LIST OF TASKS:
• a. List every name that the fixed-point code review defines with #define.
• b. Please copy out the fixed-point code review word for word, starting at "Are 64b operations" and ending at "the standalone typedefs.".

EXCERPTED PASSAGE:
★ ★ ★ ★ ★ ★ ★

Are 64b operations sufficient (ie, 32b fixed-point)?

Also, please put everything related to this into a simple struct with
member functions, instead of the standalone typedefs.

> +typedef uint64_t fixed_pt_t;
> +typedef __uint128_t fixed_pt_td;
> +
> +#define FIXED_PT_FRAC_WIDTH     (FIXED_PT_WIDTH - FIXED_PT_INTEGER_WIDTH)
> +#define FIXED_PT_ONE    ((fixed_pt_t)((fixed_pt_t)1 << FIXED_PT_FRAC_WIDTH))
> +#define FIXED_PT_TWO    (FIXED_PT_ONE + FIXED_PT_ONE)
> +
> +#define fixed_mul(A,B) \
> +  ((fixed_pt_t)(((fixed_pt_td)(A) * (fixed_pt_td)(B)) >> FIXED_PT_FRAC_WIDTH))

★ ★ ★ ★ ★ ★ ★

DATASET ENTRIES:

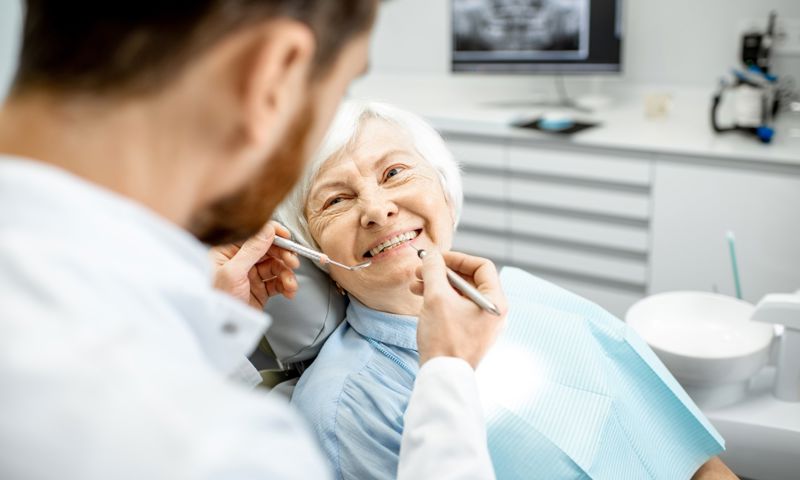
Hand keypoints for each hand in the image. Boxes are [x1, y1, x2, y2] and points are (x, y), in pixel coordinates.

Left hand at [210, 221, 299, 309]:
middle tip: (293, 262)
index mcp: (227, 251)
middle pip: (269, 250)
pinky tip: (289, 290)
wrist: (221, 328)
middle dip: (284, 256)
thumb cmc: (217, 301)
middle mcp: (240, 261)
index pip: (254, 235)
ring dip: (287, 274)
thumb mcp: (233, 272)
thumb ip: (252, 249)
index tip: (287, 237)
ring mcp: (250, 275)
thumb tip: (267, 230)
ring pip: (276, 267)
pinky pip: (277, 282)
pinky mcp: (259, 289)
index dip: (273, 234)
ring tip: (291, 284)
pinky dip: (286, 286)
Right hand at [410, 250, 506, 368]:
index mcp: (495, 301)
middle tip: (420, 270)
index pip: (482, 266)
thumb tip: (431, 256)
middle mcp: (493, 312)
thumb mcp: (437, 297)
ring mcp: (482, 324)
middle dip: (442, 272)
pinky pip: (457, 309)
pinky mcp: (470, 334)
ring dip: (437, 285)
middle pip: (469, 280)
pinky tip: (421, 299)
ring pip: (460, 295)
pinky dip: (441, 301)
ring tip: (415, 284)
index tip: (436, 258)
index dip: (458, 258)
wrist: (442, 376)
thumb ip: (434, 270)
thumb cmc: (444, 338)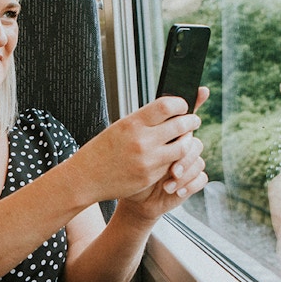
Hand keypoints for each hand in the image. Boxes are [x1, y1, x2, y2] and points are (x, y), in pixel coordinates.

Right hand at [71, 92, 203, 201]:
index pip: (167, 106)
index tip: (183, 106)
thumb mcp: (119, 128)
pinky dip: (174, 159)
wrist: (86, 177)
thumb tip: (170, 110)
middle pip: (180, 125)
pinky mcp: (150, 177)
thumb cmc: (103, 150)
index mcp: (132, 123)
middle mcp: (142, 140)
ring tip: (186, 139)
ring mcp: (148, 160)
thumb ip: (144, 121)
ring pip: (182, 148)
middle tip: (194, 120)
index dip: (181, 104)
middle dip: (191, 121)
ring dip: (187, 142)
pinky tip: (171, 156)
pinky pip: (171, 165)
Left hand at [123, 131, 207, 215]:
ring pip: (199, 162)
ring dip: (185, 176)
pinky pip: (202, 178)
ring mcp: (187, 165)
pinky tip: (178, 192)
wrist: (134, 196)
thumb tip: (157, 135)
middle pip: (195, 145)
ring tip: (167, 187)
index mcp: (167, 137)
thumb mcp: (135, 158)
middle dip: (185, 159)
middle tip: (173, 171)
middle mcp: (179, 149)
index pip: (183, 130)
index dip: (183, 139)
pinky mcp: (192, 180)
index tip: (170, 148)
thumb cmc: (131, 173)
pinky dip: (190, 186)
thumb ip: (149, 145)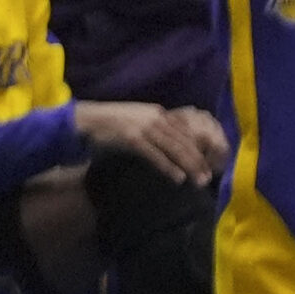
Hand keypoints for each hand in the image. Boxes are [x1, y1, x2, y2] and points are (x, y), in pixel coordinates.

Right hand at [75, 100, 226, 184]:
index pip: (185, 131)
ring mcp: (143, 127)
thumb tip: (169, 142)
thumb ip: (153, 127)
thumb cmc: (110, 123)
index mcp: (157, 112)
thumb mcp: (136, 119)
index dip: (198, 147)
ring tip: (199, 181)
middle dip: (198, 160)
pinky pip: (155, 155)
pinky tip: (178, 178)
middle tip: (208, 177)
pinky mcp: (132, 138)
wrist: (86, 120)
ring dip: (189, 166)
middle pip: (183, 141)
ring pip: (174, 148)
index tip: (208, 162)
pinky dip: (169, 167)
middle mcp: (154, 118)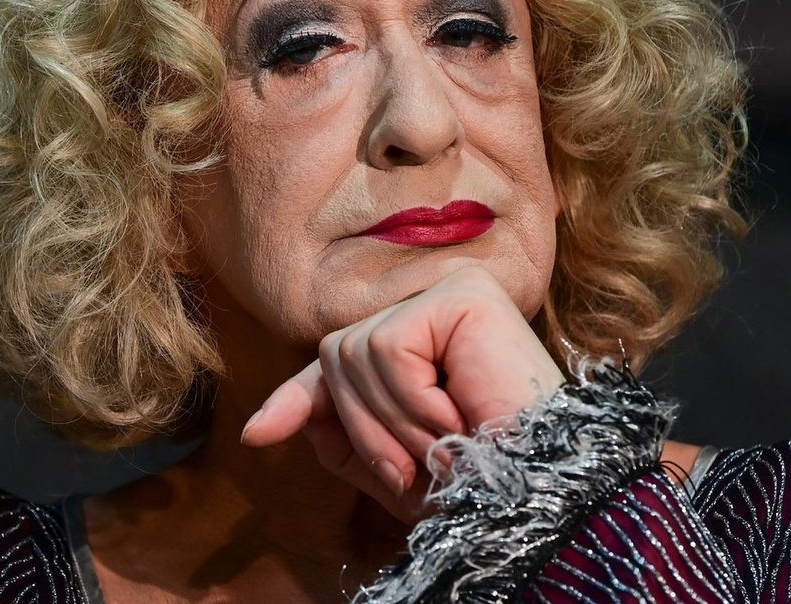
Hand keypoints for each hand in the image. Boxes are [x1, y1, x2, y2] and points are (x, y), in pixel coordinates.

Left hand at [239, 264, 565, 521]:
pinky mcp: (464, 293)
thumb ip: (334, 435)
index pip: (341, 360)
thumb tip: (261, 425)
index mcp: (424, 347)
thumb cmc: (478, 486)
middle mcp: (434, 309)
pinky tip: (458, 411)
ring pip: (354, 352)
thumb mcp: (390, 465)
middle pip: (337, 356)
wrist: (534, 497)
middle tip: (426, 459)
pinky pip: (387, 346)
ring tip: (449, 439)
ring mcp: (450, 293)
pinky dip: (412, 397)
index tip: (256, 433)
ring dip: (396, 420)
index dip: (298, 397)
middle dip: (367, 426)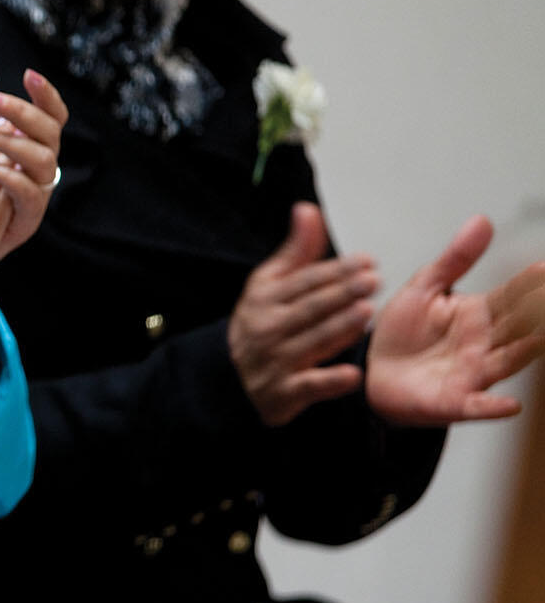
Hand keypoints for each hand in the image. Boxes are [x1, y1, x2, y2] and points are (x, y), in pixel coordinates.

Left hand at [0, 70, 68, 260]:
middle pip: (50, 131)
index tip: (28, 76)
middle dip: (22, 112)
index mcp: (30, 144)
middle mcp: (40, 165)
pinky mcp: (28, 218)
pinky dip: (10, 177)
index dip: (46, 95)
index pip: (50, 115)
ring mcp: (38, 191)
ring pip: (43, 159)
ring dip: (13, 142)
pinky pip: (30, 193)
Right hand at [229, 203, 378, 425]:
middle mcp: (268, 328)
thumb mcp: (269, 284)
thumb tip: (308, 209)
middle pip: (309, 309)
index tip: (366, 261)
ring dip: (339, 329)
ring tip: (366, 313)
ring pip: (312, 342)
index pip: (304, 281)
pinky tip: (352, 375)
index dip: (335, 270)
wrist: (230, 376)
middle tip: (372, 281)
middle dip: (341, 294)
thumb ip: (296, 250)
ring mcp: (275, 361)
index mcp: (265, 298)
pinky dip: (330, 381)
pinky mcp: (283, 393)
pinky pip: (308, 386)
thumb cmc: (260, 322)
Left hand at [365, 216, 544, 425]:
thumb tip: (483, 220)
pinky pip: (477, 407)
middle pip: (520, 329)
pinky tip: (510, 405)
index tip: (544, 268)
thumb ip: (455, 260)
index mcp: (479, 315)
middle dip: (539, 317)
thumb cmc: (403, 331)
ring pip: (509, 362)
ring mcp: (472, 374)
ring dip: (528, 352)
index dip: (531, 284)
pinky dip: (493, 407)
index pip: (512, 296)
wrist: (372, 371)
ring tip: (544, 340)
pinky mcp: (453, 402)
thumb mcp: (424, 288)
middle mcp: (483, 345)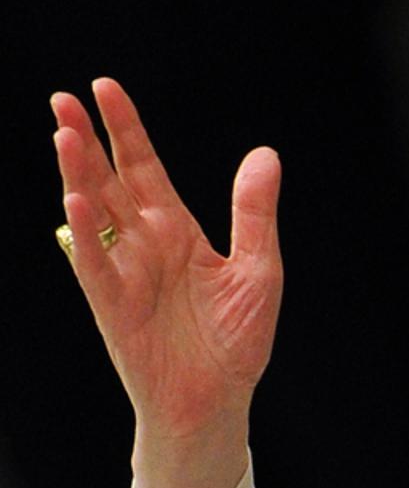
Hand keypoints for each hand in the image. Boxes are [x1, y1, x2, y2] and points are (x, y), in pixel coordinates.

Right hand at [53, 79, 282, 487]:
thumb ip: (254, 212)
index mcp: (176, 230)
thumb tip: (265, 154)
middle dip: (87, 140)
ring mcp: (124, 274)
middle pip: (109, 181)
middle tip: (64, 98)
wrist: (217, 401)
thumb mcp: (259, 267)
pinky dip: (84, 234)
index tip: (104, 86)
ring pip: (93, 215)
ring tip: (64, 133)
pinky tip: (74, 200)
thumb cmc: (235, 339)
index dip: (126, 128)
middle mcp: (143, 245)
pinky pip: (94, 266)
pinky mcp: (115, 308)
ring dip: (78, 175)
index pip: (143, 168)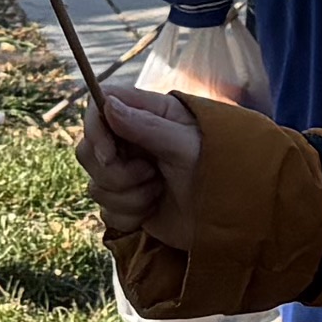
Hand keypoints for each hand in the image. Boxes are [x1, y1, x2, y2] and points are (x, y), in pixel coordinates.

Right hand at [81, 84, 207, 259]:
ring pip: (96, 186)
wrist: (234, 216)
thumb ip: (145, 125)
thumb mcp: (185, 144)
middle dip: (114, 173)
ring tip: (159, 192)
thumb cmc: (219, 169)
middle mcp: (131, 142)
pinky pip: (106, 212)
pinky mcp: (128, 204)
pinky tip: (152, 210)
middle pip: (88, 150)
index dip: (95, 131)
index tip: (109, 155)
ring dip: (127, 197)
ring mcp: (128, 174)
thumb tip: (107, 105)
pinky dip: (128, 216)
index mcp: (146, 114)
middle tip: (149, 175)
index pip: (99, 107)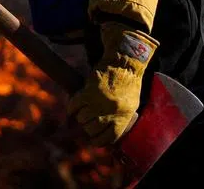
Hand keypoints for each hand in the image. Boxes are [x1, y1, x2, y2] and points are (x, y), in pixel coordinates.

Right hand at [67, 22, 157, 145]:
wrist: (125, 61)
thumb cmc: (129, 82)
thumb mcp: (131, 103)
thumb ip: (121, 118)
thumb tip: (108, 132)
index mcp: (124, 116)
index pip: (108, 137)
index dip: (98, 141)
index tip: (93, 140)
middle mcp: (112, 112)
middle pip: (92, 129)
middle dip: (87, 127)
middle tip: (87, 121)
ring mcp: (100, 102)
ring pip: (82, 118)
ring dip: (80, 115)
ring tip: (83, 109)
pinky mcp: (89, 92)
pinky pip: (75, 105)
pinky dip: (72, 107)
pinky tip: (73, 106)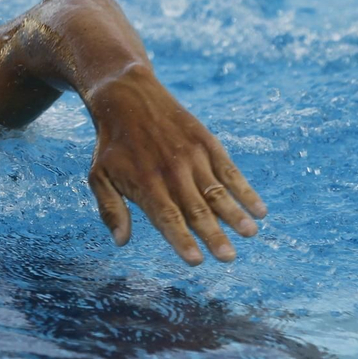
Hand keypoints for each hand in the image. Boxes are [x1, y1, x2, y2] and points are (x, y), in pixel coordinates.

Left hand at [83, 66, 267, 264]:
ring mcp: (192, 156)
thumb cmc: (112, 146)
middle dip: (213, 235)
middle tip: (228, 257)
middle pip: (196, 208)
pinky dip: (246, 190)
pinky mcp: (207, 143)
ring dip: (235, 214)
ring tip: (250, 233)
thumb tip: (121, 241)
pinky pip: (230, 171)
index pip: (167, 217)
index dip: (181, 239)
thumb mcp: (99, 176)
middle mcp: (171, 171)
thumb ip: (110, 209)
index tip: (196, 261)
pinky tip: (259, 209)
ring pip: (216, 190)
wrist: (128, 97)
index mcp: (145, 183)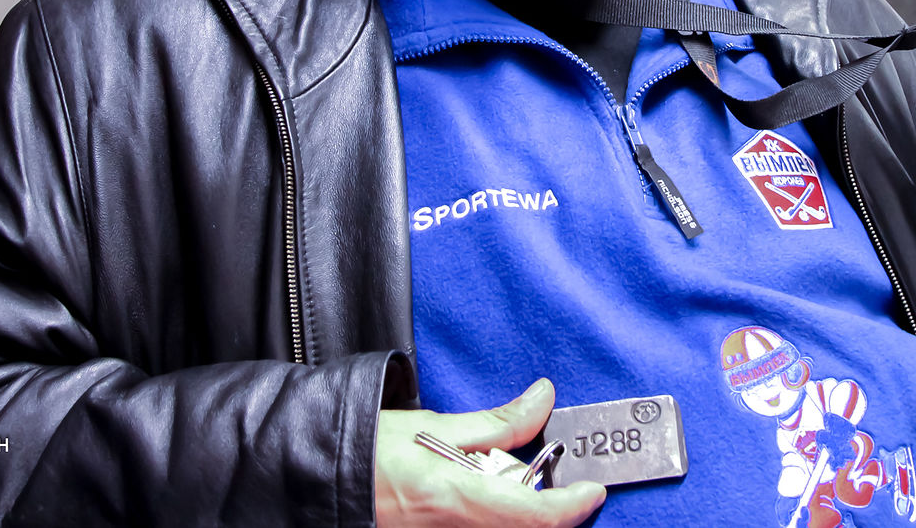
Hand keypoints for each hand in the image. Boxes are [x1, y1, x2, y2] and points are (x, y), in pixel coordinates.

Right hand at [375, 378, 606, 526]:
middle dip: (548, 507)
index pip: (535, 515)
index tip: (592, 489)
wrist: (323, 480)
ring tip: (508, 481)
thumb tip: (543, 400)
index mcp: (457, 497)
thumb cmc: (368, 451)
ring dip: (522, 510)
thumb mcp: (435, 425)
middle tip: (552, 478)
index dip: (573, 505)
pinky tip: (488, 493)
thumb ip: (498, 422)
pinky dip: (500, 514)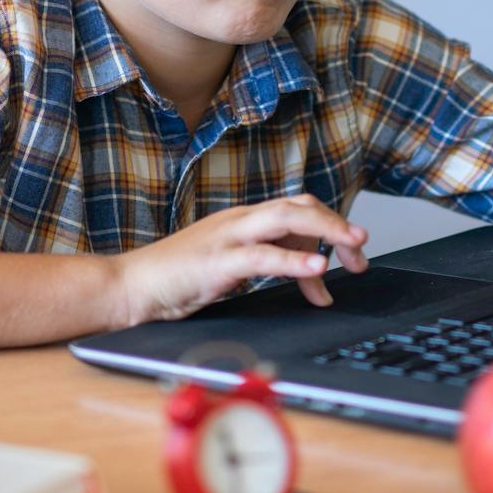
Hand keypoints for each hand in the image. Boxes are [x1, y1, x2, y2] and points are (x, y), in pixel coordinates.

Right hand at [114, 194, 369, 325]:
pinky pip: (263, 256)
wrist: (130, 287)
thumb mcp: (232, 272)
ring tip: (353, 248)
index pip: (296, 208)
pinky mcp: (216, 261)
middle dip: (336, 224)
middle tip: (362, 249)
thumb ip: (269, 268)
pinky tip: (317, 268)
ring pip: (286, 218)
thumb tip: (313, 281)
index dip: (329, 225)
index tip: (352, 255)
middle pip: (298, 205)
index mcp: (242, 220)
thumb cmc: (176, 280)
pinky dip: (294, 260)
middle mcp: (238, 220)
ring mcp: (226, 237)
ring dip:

★ ★ ★ ★ ★ ★ ★

RESULTS FOR THE EXERCISE:
• a.
FIXED_PT_FRAC_WIDTH
FIXED_PT_ONE
FIXED_PT_TWO
fixed_mul

• b.
Are 64b operations sufficient (ie, 32b fixed-point)?

Also, please put everything related to this into a simple struct with
member functions, instead of the standalone typedefs.